◆ INSTRUCTION 1: In the saved data entries below, rewrite the lines from the start of the entries up to and including the line with "Op de hoogte blijven?", replacing "Klantenbeoordelingen" with "Beoordelingen" and changing nothing else; return only those lines.

◆ READING PASSAGE:
● ● ● ● ● ● ●

From the Niche Zero review (and corroborated with my past experience), I notice a trend/observation which I thought would be interesting to share/discuss. I have been noticing that although the extraction yield (EY) can be similar (within the deviation of my repeated runs), the taste profile or quality can be consistently different.

You can almost confidently say that different level of extraction yields will taste different but can you say the inverse is true (same extraction yield = same taste)?

In my opinion, the refractometry measurement can give you an inkling where the process sits on the extraction yield spectrum. But I argue that there is no substitute for tasting. As subjective as our palate may be, you will still need to taste the shot to evaluate the taste. For example, for what it's worth, my Helor 101 hand grinder can achieve similar extraction level with my big conicals, but they clearly don't taste the same to me.

So I am trying to rationalize why I don't see a statistically significant difference in TDS/EY yet the tasting suggests there may be subtle differences. I think there are three main reasons:

The nature of refractometry measurement: Refractometer works by passing light through a liquid phase and depending on how much the light is scatteredrefracted/bent, it predicts the amount of dissolved solids based on what it was calibrated on. There lies the shortcoming of refractometry measurements - assuming the refractometer was calibrated properly (using the right technique and right calibration solution), it can only tell you roughly how much bulk dissolved solids you have, but it has zero information on the chemical/flavor molecules composition. It's akin to telling you how many apples you have in the promotion bag you just purchased in the supermarket clearance last night, but doesn't let you know how many of them were bad apples. :P

Limit of detection : Human palate have a taste sensitivity of around 5-400 ppm (that's 0.005- 0.4 mg/ml or 0.0005-0.04% TDS)*. The accuracy of of VST TDS meter starts at ± 0.05% TDS (or 0.5 mg/ml). That is just the instrument error alone and it is already higher than the taste sensitivity. To draw on another analogy, this time related to coffee, this is like trying to measure the coffee particle size using a regular ruler. :lol: Sure you can measure some of the larger particles, but you are definitely working at the detection limit and won't be very accurate.

● ● ● ● ● ● ●

Saved data entries:
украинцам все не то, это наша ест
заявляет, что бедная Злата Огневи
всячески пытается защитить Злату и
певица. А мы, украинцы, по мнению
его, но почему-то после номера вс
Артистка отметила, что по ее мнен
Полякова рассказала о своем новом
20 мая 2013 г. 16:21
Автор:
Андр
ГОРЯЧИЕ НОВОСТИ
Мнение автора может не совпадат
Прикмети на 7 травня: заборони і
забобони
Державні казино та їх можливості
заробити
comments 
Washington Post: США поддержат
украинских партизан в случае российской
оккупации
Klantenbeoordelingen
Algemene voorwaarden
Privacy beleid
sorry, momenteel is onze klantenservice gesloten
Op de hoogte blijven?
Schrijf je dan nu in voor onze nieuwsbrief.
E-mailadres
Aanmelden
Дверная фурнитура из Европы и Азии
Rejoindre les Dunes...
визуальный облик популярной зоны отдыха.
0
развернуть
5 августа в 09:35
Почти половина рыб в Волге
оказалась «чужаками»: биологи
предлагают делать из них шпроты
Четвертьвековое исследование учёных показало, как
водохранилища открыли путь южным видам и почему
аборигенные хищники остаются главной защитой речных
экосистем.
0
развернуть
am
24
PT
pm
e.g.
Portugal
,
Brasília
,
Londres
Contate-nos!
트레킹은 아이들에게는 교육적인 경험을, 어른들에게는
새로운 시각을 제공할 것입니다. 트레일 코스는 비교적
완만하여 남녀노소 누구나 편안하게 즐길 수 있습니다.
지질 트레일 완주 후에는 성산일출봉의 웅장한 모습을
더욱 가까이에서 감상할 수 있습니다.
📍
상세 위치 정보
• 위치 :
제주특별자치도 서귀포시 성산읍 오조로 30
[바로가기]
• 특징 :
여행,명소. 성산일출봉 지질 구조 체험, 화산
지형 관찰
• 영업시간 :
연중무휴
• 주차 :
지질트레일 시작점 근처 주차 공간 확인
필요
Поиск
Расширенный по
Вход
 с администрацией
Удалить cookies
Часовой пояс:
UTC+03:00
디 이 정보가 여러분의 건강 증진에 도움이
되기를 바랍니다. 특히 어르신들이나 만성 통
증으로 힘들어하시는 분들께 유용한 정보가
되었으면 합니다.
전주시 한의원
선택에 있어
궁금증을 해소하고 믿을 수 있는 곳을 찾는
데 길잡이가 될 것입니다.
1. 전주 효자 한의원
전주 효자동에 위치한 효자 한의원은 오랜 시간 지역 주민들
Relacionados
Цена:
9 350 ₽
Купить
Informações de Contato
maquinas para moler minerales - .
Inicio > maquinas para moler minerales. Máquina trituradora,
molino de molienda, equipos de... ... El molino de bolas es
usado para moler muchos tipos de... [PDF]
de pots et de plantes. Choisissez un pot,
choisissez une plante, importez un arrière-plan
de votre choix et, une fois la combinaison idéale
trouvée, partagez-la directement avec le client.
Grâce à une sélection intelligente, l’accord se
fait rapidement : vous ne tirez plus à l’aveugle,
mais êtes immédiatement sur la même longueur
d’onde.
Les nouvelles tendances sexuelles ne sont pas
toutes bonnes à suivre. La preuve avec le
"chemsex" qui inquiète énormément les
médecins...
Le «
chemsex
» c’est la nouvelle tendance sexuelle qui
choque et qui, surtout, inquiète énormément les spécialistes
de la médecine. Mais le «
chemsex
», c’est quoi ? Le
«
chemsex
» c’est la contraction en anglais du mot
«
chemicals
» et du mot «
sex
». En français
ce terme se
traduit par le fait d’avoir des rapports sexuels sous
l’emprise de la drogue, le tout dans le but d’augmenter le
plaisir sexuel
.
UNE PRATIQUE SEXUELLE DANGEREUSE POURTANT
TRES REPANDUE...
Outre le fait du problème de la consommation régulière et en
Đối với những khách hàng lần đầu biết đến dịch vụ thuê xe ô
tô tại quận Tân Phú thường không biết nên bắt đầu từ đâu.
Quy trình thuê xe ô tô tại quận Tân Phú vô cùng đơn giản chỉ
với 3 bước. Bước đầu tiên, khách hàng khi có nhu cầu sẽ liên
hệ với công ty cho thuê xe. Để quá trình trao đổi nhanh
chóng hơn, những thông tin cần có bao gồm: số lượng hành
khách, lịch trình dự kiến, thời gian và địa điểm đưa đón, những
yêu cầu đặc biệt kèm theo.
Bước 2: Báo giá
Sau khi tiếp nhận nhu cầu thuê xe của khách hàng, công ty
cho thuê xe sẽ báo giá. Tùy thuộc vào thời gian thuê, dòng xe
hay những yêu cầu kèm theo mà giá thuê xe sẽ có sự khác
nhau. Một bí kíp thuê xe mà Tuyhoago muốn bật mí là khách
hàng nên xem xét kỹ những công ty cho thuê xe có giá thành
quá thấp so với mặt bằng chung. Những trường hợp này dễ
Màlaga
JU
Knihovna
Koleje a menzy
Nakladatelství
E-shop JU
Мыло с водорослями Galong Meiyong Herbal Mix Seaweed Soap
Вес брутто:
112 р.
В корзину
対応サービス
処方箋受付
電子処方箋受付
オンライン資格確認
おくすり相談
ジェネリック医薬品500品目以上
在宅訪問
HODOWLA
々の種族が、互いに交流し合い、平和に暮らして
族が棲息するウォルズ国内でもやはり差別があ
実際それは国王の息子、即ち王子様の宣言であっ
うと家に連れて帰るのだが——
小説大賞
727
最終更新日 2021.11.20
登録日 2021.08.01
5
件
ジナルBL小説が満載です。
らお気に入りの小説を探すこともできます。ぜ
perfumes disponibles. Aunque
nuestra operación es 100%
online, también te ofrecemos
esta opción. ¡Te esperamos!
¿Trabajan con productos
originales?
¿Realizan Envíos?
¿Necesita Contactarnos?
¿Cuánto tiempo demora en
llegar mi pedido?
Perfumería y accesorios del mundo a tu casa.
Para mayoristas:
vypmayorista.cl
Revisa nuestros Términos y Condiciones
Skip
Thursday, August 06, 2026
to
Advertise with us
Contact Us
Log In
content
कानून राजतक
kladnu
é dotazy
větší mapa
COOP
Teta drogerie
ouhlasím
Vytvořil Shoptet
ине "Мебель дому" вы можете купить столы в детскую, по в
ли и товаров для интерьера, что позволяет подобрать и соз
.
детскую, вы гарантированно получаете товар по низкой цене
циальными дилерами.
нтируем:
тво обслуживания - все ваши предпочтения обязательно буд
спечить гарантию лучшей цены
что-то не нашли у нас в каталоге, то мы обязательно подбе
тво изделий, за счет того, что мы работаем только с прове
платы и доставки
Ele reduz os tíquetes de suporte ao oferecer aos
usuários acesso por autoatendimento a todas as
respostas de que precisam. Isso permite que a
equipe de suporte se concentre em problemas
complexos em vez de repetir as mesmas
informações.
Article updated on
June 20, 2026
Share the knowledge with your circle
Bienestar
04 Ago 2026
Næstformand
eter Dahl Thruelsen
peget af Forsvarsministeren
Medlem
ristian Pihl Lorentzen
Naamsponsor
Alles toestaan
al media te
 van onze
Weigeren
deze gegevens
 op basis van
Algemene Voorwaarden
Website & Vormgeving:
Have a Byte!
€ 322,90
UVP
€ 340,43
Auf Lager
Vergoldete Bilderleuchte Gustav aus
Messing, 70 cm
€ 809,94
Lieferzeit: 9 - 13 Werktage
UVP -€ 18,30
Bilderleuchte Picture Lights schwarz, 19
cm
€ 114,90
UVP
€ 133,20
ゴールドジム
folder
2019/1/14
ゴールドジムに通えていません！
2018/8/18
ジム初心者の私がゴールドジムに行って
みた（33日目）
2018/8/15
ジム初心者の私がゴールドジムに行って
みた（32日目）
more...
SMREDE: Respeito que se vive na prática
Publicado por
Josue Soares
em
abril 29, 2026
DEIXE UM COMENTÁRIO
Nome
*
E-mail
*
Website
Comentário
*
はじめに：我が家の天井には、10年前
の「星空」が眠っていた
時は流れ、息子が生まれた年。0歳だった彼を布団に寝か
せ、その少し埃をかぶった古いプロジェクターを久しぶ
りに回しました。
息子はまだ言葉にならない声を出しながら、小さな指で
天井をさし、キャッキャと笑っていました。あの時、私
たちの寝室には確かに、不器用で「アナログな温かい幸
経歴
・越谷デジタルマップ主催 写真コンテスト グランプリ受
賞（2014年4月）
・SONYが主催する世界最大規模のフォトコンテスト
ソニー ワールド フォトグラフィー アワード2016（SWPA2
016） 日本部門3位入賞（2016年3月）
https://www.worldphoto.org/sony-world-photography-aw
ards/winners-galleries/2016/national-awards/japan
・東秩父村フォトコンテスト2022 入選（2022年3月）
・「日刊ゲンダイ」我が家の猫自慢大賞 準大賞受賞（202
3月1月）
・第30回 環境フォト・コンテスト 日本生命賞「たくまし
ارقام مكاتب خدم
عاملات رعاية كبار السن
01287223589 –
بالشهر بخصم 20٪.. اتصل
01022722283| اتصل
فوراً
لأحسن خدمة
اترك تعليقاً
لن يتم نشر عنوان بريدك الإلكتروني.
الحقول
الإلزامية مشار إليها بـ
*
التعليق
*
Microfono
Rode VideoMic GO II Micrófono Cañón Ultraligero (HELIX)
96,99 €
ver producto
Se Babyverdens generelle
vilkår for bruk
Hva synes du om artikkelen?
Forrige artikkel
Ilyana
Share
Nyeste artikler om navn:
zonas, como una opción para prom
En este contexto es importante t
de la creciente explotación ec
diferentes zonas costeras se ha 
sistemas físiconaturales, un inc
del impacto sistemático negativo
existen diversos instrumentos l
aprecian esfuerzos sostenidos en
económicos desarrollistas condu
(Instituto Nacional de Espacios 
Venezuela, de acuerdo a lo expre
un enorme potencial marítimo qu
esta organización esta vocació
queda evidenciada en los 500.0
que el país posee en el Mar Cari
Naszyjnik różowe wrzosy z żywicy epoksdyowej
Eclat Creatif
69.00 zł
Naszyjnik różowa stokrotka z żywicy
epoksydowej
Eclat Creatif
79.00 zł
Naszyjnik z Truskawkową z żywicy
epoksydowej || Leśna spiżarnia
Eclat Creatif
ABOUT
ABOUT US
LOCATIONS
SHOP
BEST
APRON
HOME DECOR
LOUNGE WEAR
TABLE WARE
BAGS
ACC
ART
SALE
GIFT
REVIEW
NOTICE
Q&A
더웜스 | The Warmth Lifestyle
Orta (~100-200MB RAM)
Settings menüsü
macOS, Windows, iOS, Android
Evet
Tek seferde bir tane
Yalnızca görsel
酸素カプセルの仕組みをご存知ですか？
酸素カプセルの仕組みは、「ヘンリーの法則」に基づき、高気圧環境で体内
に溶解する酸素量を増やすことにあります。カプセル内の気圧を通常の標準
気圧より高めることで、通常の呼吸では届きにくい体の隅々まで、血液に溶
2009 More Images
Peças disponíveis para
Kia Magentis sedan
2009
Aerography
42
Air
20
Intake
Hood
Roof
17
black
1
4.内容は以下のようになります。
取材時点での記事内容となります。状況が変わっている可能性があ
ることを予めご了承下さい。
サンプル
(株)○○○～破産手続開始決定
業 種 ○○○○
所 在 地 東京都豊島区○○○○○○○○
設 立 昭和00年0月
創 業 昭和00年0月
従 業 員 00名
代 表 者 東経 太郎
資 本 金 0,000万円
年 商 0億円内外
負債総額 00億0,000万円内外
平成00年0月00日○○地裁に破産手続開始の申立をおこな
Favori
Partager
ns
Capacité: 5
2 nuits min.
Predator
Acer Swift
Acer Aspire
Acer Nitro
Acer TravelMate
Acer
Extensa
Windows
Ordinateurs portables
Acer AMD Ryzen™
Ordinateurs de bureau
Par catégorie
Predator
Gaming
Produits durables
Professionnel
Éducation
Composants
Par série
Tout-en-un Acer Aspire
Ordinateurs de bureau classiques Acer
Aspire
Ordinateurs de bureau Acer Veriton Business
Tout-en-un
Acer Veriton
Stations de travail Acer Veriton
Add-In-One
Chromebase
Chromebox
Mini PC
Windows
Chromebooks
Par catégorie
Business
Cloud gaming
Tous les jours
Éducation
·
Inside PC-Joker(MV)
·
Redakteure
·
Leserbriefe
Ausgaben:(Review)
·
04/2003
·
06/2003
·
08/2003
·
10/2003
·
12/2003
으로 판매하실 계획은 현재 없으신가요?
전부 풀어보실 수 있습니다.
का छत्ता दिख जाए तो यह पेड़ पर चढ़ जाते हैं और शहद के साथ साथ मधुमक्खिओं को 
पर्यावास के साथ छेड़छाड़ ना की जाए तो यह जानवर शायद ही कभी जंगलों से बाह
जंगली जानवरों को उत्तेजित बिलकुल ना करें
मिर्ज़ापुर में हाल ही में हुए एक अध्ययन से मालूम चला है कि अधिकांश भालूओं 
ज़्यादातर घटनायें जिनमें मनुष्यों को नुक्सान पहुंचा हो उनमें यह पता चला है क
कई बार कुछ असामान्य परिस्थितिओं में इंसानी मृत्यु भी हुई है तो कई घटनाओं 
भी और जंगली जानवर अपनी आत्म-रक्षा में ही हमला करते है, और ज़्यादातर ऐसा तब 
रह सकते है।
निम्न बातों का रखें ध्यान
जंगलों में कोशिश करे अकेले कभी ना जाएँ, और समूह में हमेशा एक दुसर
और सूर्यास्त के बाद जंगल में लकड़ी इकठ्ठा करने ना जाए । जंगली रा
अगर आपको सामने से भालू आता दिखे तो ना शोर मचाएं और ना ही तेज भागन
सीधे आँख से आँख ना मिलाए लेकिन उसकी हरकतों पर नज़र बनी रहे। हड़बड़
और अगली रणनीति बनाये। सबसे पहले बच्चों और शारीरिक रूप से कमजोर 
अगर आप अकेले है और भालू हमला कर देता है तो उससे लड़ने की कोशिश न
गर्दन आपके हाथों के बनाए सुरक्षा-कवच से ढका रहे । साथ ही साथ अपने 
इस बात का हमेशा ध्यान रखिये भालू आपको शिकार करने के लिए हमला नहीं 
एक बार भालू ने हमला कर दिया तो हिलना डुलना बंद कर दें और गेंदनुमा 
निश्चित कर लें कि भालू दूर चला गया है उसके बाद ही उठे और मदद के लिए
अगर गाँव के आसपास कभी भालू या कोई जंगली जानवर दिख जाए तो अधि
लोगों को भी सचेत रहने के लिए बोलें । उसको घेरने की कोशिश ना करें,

● ● ● ● ● ● ●

◆ INSTRUCTION 2: Write the next part of the passage on refractometry and coffee taste above, beginning after its final sentence.

◆ YOUR RESPONSE 1:
украинцам все не то, это наша ест
заявляет, что бедная Злата Огневи
всячески пытается защитить Злату и
певица. А мы, украинцы, по мнению
его, но почему-то после номера вс
Артистка отметила, что по ее мнен
Полякова рассказала о своем новом
20 мая 2013 г. 16:21
Автор:
Андр
ГОРЯЧИЕ НОВОСТИ
Мнение автора может не совпадат
Прикмети на 7 травня: заборони і
забобони
Державні казино та їх можливості
заробити
comments 
Washington Post: США поддержат
украинских партизан в случае российской
оккупации
Beoordelingen
Algemene voorwaarden
Privacy beleid
sorry, momenteel is onze klantenservice gesloten
Op de hoogte blijven?

◆ YOUR RESPONSE 2:
*https://onlinelibrary.wiley.com/doi/pdf ... .tb03598.x

Human factor: One major factor, without a doubt, is the huge variation due to human factor. :lol: I am not running scientific experiments (nor I pretend to) and my instruments are not lab-certified or calibrated on a regular basis. But I also don't know anyone who can repeat the process over 5 times and get <0.05% TDS variation!

With all these factors combined, even if I (the operator) am a perfect scientist with absolute precision, my limit of detection is still above the tasting threshold. I will also have the issue of not knowing what exactly have I detected/measured in my sample. In practice, >0.3 TDS % (or more) variation is normal for me even when I do everything in the same way (same coffee, similar extraction time/ratio etc). So all hope is lost if you want to put a taste label to the resulted extraction yield %!

So in my opinion, TLDR (or if it got too technical): Refractometer measurement is not sensitive enough to account for subtle taste difference, and the measurement doesn't account for the chemical composition. Most of us are not trained enough (if it is at all possible to achieve zero variation) to do the measurement with enough precision.

This is not to say refractometer is useless (far from it, they can definitely be useful in some scenarios), but I think it should not be the only guideline to evaluate anything, especially not without a proper context.

That's just my way of rationalizing what I am seeing and by no means tested or proven, so take it with a big grain of salt! But I am keen to hear what you think about it. Have you done EY measurements across different grinders/machines using the same coffee and notice the same observation?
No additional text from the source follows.